The plaintiff was under an investigation by the Securities and Futures Commission as a result of the company’s delay in disclosing substantial losses from foreign trading contracts. The investigation led to the seizure of thousands of documents and files, which the company argued were all subject to LLP and should therefore be protected from disclosure.

The court restated the law on LLP and made a finding on whether each of the documents in question was entitled to privilege.

Litigation privilege

Litigation privilege protects documents and/or communications from disclosure if they are brought into existence for the sole or dominant purpose of actual or contemplated litigation.

The court emphasised that “litigation must be a real likelihood rather than a mere possibility” before a claim for litigation privilege could succeed. It was held that the seizing of documents marked only the beginning of the investigation, which could not be regarded as being at a stage where litigation was “in real prospect”, and accordingly, the documents were not covered by litigation privilege even though some were marked as “prepared in contemplation of litigation”.

Legal advice privilege

Legal advice privilege applies to communications made in confidence between a client and a lawyer for the purpose of giving or obtaining legal advice, notwithstanding whether or not litigation is in contemplation. Legal advice, in this context, is not confined to advising on legal issues, but also includes advice as to what should prudently and sensibly be done in the relevant legal context.

The court referred to the landmark case in the area, Three Rivers District Council v Bank of England (No 5) [2004] 3 WLR 1274 which set out the restrictive definition of “client” for the purpose of legal advice privilege. It was decided in Three Rivers that “client” was only limited to those employees in the legal department delegated with the task of instructing or communicating with the company’s external lawyers, while all the other remaining employees in the company would be regarded as “third parties”.

Applying the law laid down in Three Rivers, the court ruled that the communications made with or by employees other than those employed in the plaintiff’s in-house legal department would not be privileged, even if those communications were intended for submission to the legal advisors or prepared at the request of the plaintiff or its legal advisors.

It should also be noted that in-house legal advisors, at times, carried out other managerial or administrative duties.

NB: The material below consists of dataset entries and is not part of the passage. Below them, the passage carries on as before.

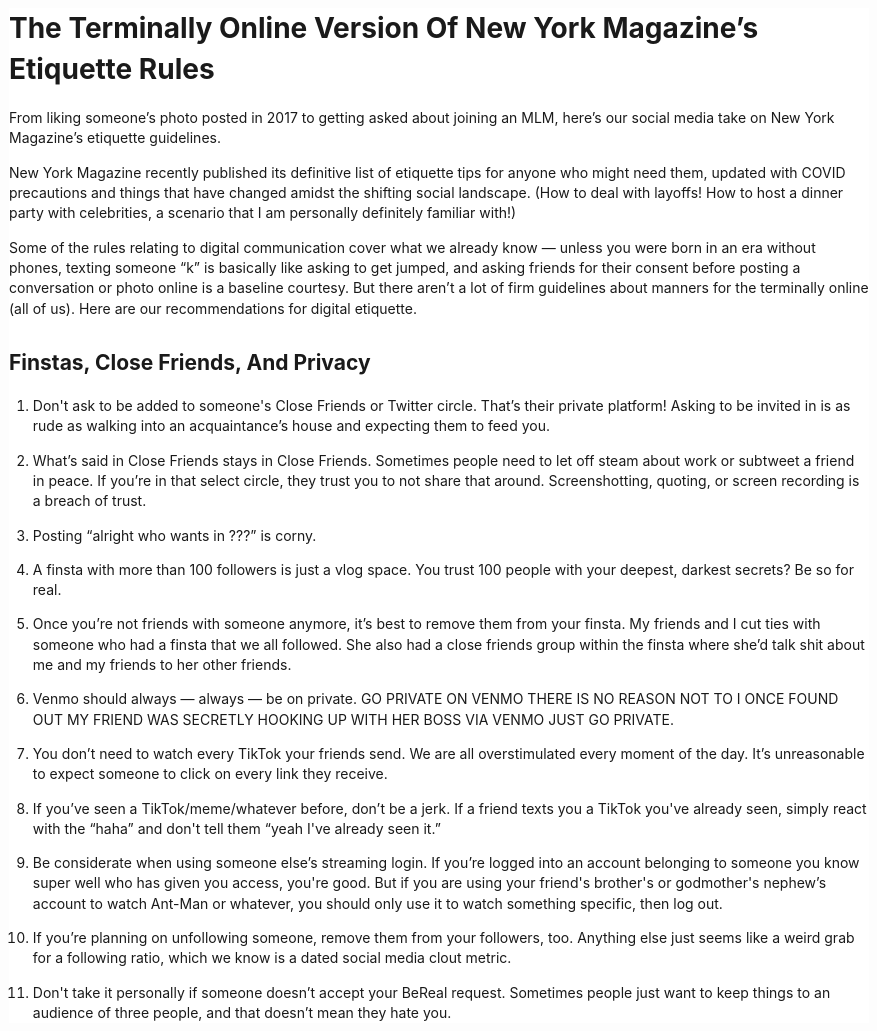 # The Terminally Online Version Of New York Magazine’s Etiquette Rules

From liking someone’s photo posted in 2017 to getting asked about joining an MLM, here’s our social media take on New York Magazine’s etiquette guidelines.

New York Magazine recently published its definitive list of etiquette tips for anyone who might need them, updated with COVID precautions and things that have changed amidst the shifting social landscape. (How to deal with layoffs! How to host a dinner party with celebrities, a scenario that I am personally definitely familiar with!)

Some of the rules relating to digital communication cover what we already know — unless you were born in an era without phones, texting someone “k” is basically like asking to get jumped, and asking friends for their consent before posting a conversation or photo online is a baseline courtesy. But there aren’t a lot of firm guidelines about manners for the terminally online (all of us). Here are our recommendations for digital etiquette.

## Finstas, Close Friends, And Privacy

1. Don't ask to be added to someone's Close Friends or Twitter circle. That’s their private platform! Asking to be invited in is as rude as walking into an acquaintance’s house and expecting them to feed you.

2. What’s said in Close Friends stays in Close Friends. Sometimes people need to let off steam about work or subtweet a friend in peace. If you’re in that select circle, they trust you to not share that around. Screenshotting, quoting, or screen recording is a breach of trust.

3. Posting “alright who wants in ???” is corny.

4. A finsta with more than 100 followers is just a vlog space. You trust 100 people with your deepest, darkest secrets? Be so for real.

5. Once you’re not friends with someone anymore, it’s best to remove them from your finsta. My friends and I cut ties with someone who had a finsta that we all followed. She also had a close friends group within the finsta where she’d talk shit about me and my friends to her other friends.

6. Venmo should always — always — be on private. GO PRIVATE ON VENMO THERE IS NO REASON NOT TO I ONCE FOUND OUT MY FRIEND WAS SECRETLY HOOKING UP WITH HER BOSS VIA VENMO JUST GO PRIVATE.

7. You don’t need to watch every TikTok your friends send. We are all overstimulated every moment of the day. It’s unreasonable to expect someone to click on every link they receive.

8. If you’ve seen a TikTok/meme/whatever before, don’t be a jerk. If a friend texts you a TikTok you've already seen, simply react with the “haha” and don't tell them “yeah I've already seen it.”

9. Be considerate when using someone else’s streaming login. If you’re logged into an account belonging to someone you know super well who has given you access, you're good. But if you are using your friend's brother's or godmother's nephew’s account to watch Ant-Man or whatever, you should only use it to watch something specific, then log out.

10. If you’re planning on unfollowing someone, remove them from your followers, too. Anything else just seems like a weird grab for a following ratio, which we know is a dated social media clout metric.

11. Don't take it personally if someone doesn’t accept your BeReal request. Sometimes people just want to keep things to an audience of three people, and that doesn’t mean they hate you.
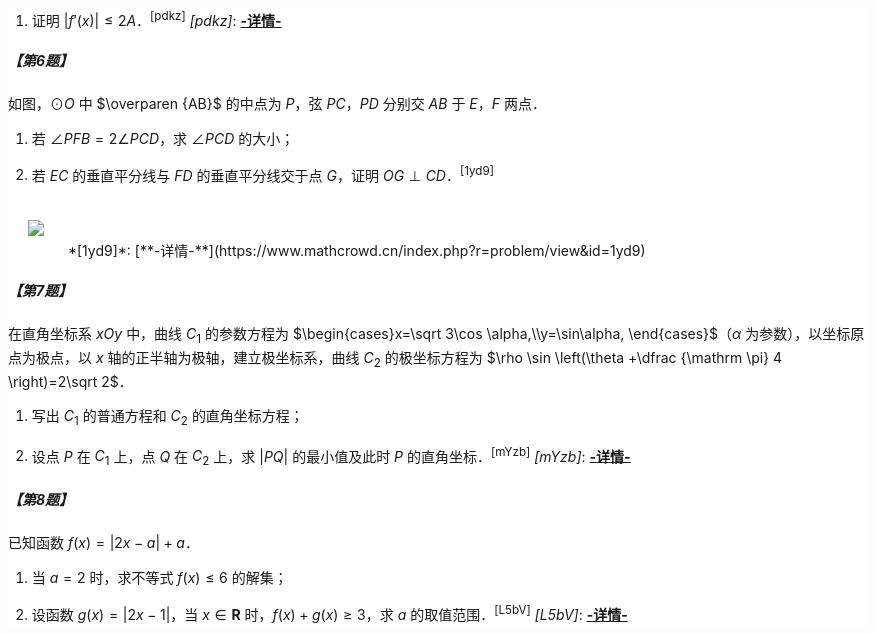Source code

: 1. 证明 $|f'\left(x\right)|\leqslant 2A$．<sup>[pdkz]</sup>
*[pdkz]*: [**-详情-**](https://www.mathcrowd.cn/index.php?r=problem/view&id=pdkz) 

##### 【第6题】
如图，$\odot O$ 中 $\overparen {AB}$ 的中点为 $P$，弦 $PC$，$PD$ 分别交 $AB$ 于 $E$，$F$ 两点．


1. 若 $\angle PFB=2\angle PCD$，求 $\angle PCD$ 的大小；

1. 若 $EC$ 的垂直平分线与 $FD$ 的垂直平分线交于点 $G$，证明 $OG\perp CD$．<sup>[1yd9]</sup>
<img style='max-width: 70%; max-height: 400px; margin: 20px; text-align: center' src="https://cdn2.mathcrowd.cn/uploads/fig/04beaf14582a77c4782f083d480cd5f2.png" />
*[1yd9]*: [**-详情-**](https://www.mathcrowd.cn/index.php?r=problem/view&id=1yd9) 

##### 【第7题】
在直角坐标系 $xOy$ 中，曲线 $C_1$ 的参数方程为 $\begin{cases}x=\sqrt 3\cos \alpha,\\y=\sin\alpha, \end{cases}$（$\alpha$ 为参数），以坐标原点为极点，以 $x$ 轴的正半轴为极轴，建立极坐标系，曲线 $C_2$ 的极坐标方程为 $\rho \sin \left(\theta +\dfrac {\mathrm \pi} 4 \right)=2\sqrt 2$．

1. 写出 $C_1$ 的普通方程和 $C_2$ 的直角坐标方程；

1. 设点 $P$ 在 $C_1$ 上，点 $Q$ 在 $C_2$ 上，求 $|PQ|$ 的最小值及此时 $P$ 的直角坐标．<sup>[mYzb]</sup>
*[mYzb]*: [**-详情-**](https://www.mathcrowd.cn/index.php?r=problem/view&id=mYzb) 

##### 【第8题】
已知函数 $f\left(x\right)=|2x-a|+a$．

1. 当 $a=2$ 时，求不等式 $f\left(x\right)\leqslant 6$ 的解集；

1. 设函数 $g\left(x\right)=|2x-1|$，当 $x\in \mathbf R$ 时，$f\left(x\right)+g\left(x\right)\geqslant 3$，求 $a$ 的取值范围．<sup>[L5bV]</sup>
*[L5bV]*: [**-详情-**](https://www.mathcrowd.cn/index.php?r=problem/view&id=L5bV)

In such circumstances, communications made by them in that capacity would not be protected by privilege.

Categories of documents not subject to LLP

The court ruled on the following categories of documents which could not be protected by LLP, documents:

  1. unrelated to legal advice, containing a reference only to the fact that legal advice was being sought/obtained, or working drafts without input of legal advice;  
  2. relating to the gathering of information from other employees not belonging to the legal department;
  3. relating to the gathering/receipt of information from, or provision to third parties external to the plaintiff;  
  4. including disclosure of legal advice circulated to employees outside the legal department, to third parties external to the plaintiff in circumstances which constituted a waiver of LLP, or documents generated as a result of or amended consequently upon the legal advice;  
  5. not generated or created by the plaintiff, with the result that the plaintiff was not entitled to assert privilege.

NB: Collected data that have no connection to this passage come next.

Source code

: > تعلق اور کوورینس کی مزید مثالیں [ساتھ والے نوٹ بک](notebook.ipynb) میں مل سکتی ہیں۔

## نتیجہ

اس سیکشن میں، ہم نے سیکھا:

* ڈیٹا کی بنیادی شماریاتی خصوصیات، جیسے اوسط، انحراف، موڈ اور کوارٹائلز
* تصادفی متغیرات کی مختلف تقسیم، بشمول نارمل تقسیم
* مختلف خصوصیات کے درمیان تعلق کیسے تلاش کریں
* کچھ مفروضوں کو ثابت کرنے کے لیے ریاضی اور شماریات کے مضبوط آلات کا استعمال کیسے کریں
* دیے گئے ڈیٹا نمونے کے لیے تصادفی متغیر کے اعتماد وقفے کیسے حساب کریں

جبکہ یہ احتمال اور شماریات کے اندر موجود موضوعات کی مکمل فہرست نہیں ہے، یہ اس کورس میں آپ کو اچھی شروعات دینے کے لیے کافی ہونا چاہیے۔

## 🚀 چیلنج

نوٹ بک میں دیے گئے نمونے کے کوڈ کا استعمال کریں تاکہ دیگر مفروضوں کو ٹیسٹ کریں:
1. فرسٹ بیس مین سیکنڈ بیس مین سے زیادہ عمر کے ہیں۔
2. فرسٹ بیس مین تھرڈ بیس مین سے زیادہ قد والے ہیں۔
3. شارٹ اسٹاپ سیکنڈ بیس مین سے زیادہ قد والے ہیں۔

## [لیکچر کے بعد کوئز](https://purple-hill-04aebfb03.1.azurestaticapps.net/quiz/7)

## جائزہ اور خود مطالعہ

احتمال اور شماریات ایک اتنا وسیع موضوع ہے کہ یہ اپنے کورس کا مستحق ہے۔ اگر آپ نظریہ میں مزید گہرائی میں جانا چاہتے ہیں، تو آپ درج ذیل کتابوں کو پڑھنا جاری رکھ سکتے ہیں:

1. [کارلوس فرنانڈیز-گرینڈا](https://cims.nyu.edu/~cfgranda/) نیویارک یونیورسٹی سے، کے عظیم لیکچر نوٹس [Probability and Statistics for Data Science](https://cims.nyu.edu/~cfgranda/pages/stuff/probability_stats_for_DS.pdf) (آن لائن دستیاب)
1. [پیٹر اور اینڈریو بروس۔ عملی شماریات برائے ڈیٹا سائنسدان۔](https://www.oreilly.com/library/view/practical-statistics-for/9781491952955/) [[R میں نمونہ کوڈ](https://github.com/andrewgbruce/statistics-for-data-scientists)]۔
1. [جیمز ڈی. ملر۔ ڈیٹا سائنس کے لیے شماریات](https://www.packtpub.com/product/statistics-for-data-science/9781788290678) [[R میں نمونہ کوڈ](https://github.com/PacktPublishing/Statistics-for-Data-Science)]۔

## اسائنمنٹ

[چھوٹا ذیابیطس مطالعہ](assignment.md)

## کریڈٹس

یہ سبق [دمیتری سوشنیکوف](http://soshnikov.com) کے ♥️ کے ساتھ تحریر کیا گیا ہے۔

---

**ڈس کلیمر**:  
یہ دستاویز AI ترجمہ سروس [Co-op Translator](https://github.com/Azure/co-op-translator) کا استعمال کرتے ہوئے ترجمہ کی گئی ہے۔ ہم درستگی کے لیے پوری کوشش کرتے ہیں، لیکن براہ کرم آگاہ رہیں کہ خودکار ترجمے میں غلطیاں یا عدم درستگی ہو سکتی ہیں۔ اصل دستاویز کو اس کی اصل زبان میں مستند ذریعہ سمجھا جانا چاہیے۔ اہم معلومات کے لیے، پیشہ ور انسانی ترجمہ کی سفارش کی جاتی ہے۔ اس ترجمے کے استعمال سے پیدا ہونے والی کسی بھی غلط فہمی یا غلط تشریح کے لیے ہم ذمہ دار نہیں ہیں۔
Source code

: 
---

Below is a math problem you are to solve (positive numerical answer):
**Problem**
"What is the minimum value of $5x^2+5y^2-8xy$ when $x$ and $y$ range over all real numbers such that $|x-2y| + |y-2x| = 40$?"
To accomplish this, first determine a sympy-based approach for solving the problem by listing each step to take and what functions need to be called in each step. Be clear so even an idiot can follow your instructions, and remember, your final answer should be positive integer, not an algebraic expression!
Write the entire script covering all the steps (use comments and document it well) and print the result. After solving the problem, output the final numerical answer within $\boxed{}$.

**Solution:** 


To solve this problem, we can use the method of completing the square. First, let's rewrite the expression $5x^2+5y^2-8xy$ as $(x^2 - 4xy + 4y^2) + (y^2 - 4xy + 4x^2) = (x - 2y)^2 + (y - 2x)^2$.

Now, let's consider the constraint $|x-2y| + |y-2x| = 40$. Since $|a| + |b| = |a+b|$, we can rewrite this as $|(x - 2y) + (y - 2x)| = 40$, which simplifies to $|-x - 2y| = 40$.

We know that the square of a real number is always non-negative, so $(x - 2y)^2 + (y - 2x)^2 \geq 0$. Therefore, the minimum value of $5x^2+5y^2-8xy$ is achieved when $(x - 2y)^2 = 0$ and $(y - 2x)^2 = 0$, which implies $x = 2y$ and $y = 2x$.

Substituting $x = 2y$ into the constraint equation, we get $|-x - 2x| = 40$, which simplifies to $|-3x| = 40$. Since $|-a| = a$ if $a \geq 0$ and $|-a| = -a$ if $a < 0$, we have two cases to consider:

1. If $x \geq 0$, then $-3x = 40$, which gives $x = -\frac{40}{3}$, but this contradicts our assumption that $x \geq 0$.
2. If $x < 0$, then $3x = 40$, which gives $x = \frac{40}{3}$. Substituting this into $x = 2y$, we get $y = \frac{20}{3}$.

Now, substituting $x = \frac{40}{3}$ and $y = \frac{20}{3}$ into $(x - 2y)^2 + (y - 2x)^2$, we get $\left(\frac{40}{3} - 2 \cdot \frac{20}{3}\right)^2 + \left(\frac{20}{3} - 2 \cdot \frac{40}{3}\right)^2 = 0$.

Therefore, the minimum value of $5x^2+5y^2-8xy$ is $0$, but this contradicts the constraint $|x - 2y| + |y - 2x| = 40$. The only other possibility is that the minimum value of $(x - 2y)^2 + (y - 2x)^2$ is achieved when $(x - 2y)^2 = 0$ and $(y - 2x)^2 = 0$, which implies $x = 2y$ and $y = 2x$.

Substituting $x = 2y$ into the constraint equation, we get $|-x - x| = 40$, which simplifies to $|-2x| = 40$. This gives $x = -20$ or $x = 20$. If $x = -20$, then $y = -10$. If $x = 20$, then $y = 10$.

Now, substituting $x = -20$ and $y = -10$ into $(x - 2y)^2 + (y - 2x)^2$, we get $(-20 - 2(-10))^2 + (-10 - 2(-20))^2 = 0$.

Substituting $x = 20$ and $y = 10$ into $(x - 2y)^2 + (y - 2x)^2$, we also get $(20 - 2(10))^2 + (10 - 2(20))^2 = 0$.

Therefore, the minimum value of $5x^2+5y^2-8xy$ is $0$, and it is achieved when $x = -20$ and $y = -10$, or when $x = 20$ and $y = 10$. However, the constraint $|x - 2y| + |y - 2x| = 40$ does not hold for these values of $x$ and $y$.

This case succinctly summarises Hong Kong’s approach on LLP. It can be seen from the judgment that the application of LLP is restrictive. In a medico-legal contect, hospitals and medical clinics should take note that any correspondence, document or report produced for the purpose of investigations and/or inquiries may not be able to invoke litigation privilege. Before a claim for this class of privilege can succeed, litigation must have already been commenced or there must be a real likelihood of litigation.

As for legal advice privilege, protection from disclosure can easily be lost if privileged documents are sent to employees not regarded as a client. In order to benefit from this category of privilege, it is advisable for hospitals and medical clinics to identify from the very beginning employees in their organisation as a client. Then communication containing legal advice should only go through the client for the purpose of claiming legal advice privilege.